* _What you are asked to do_
Gather from the material every line that contains the string "span".

* _Stored data_
▬▬▬
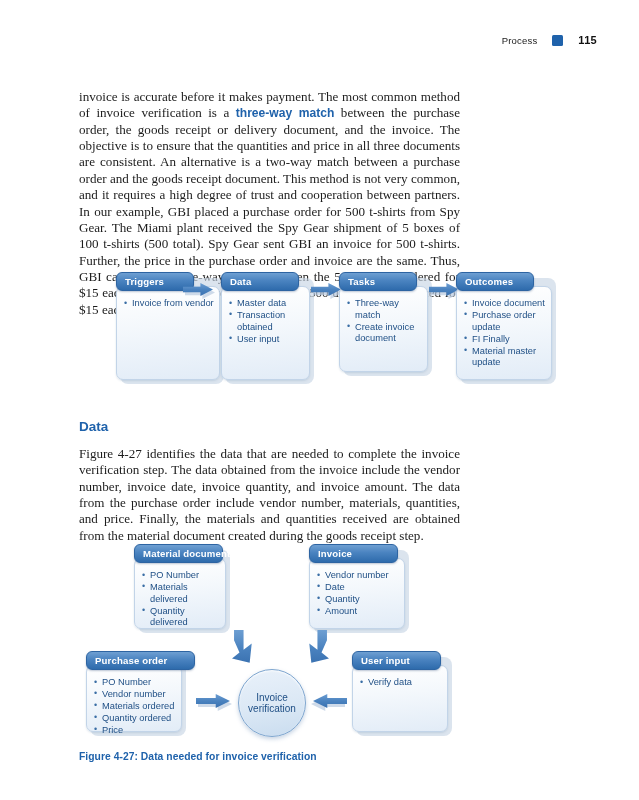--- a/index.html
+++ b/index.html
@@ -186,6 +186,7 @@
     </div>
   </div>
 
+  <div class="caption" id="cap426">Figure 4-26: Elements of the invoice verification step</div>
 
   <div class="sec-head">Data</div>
▬▬▬
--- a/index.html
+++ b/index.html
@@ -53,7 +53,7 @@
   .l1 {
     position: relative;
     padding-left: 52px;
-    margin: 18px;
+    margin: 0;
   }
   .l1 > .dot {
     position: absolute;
▬▬▬
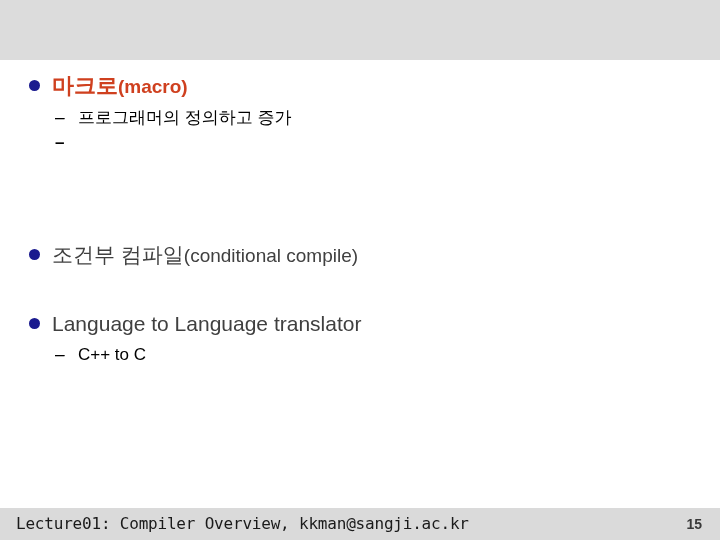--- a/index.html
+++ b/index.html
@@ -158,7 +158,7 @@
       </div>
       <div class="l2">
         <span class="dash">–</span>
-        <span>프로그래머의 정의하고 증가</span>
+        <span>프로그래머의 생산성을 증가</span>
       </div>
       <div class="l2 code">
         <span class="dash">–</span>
▬▬▬
* _Task solution_
         <span class="dash">–</span>
-        <span>프로그래머의 정의하고 증가</span>
+        <span>프로그래머의 생산성을 증가</span>
         <span class="dash">–</span>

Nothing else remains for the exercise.